Obraza majestatu nastąpiła również w samym Kazachstanie, którego włodarze uznali, że film lży ich kraj i przedstawia jego nieprawdziwy wizerunek. No jasne, że tak, lecz w porównaniu do wykreowanej na ekranie nędzy moralno-materialnej Kazachstanu, dużo bardziej monstrualną nędzą fałszu i zaściankowości wykazali się amerykańscy bohaterowie opowieści, a jednak w Stanach publika z zadowoleniem oglądała siebie na ekranie i w pierwszym tygodniu wyświetlania kupiła biletów za 36 milionów zielonych.

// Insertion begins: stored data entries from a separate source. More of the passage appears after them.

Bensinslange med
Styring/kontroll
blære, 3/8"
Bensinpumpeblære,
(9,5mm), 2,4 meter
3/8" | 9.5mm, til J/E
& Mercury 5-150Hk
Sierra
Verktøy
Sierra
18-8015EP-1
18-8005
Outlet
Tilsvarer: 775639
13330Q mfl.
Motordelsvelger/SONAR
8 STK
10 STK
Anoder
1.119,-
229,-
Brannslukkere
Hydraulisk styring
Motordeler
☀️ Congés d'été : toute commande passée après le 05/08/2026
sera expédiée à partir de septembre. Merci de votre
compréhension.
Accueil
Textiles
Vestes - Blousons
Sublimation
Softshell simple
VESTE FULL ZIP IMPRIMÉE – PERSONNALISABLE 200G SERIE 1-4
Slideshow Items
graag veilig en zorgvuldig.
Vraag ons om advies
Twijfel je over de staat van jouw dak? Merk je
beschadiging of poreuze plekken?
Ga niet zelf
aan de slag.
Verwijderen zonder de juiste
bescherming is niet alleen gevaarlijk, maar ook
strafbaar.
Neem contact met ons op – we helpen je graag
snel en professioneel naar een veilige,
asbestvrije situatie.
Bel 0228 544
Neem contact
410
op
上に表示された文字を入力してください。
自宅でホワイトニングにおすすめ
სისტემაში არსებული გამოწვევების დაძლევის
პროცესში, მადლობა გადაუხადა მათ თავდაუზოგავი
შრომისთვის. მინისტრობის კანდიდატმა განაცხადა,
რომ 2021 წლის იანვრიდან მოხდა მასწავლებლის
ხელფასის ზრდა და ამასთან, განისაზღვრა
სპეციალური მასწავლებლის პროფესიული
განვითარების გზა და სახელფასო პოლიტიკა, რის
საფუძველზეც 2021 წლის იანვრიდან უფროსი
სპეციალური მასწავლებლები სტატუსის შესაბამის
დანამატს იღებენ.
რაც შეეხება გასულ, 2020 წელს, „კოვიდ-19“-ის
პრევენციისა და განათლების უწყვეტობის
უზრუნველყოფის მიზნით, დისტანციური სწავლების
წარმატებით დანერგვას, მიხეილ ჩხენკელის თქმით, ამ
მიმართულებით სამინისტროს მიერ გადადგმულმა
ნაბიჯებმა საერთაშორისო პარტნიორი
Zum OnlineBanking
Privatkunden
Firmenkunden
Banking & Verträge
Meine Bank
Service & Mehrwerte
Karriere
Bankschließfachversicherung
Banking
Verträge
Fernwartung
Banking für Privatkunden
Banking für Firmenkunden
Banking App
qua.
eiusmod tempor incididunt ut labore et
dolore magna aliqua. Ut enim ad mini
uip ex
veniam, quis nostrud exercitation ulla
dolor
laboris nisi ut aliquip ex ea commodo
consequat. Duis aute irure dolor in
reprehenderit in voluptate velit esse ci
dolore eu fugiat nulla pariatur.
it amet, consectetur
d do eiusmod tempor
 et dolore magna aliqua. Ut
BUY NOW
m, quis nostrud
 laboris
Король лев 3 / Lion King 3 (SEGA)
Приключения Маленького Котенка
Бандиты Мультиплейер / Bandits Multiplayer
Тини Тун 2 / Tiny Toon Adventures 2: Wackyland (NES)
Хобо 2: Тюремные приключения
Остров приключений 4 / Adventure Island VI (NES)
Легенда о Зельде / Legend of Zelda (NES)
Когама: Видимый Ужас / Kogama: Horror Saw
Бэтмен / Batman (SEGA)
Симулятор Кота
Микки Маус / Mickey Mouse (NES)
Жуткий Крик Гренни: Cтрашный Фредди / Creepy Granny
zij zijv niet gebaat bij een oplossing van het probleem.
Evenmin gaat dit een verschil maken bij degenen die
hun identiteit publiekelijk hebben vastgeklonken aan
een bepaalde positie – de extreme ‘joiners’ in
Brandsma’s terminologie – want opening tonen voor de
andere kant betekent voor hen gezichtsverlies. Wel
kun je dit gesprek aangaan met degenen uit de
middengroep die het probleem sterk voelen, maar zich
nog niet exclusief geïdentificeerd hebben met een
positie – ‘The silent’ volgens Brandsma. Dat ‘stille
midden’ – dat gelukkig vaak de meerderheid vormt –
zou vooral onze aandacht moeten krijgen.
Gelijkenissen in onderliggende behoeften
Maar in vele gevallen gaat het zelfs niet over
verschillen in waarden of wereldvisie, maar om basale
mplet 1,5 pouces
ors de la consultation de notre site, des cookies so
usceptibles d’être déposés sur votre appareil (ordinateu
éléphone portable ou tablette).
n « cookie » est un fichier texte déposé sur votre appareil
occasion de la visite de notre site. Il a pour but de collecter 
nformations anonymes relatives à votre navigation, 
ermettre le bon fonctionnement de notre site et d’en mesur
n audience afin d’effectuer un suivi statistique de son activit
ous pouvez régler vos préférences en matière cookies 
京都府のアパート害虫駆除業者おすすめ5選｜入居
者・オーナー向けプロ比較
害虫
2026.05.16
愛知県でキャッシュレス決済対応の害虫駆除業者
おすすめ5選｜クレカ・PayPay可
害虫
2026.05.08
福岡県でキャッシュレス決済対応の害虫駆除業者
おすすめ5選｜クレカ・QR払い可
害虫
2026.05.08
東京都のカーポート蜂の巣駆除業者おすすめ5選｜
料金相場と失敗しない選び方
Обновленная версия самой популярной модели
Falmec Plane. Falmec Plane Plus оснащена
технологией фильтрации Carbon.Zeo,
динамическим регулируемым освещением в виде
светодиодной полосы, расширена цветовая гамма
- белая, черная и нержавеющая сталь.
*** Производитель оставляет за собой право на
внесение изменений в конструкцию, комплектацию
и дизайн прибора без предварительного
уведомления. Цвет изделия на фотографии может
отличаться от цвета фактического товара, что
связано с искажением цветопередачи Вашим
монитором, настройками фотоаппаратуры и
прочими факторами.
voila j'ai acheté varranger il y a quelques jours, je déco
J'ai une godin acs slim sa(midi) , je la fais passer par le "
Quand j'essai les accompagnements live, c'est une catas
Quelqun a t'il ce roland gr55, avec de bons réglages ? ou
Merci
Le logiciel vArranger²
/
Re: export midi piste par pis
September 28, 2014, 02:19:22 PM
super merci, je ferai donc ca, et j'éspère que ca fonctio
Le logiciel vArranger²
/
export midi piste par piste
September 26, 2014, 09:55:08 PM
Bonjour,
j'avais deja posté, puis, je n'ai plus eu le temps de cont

Mity Borat poznał kraj, który był dla niego legendarny, prawie nierzeczywisty, więc idealny. Gorzko się rozczarował, choć w rezultacie wrócił z Ameryki usatysfakcjonowany. Przywiózł do domu nową żonę, sztucznego penisa jako protezę dłoni dla przyjaciela, postać Jezusa na krzyżu oraz iPoda w prezencie dla odwiecznego wroga, aby miał z niego swój własny osobisty ubaw, bo przecież w Stanach iPody noszą tylko dziewczyny. Ozdobił rodzinną wieś symbolami innego świata, nadał im kompletnie odmienny kontekst; nawet Jezusowi, który w kościołach Dzikiego Zachodu jest bohaterem zbiorowej histerii i szału uwielbienia, a w wiosce Borata powrócił do roli opluwanego i dręczonego nędznika. Oczywiście, że wszystko w tym filmie jest okrutnie przerysowane, że jak prawdziwa zabawa, to tylko z prostytutką, że jak szczerość i międzyludzka bliskość, to tylko z gejami, ale w tym szaleństwie jest metoda, bo chcąco, czy niechcąco, kpina Barona trafnie obnażyła kilka amerykańskich mitów. Scena, kiedy gazetka o bohaterach serialu Baywatchpłonie w ognisku, jest przejmująca, nie dlatego, że runęło marzenie Borata o miłości czystej i niewinnej, i aż po grób, lecz dlatego, że w chwili kiedy umarła w nim wiara w doskonałość ciała i ducha C.J. Parker, umarło w nim przekonanie, że może znaleźć w Stanach cokolwiek, co sprawiłoby, że Kazachstan rósłby w siłę, a ludzie żyliby dostatniej.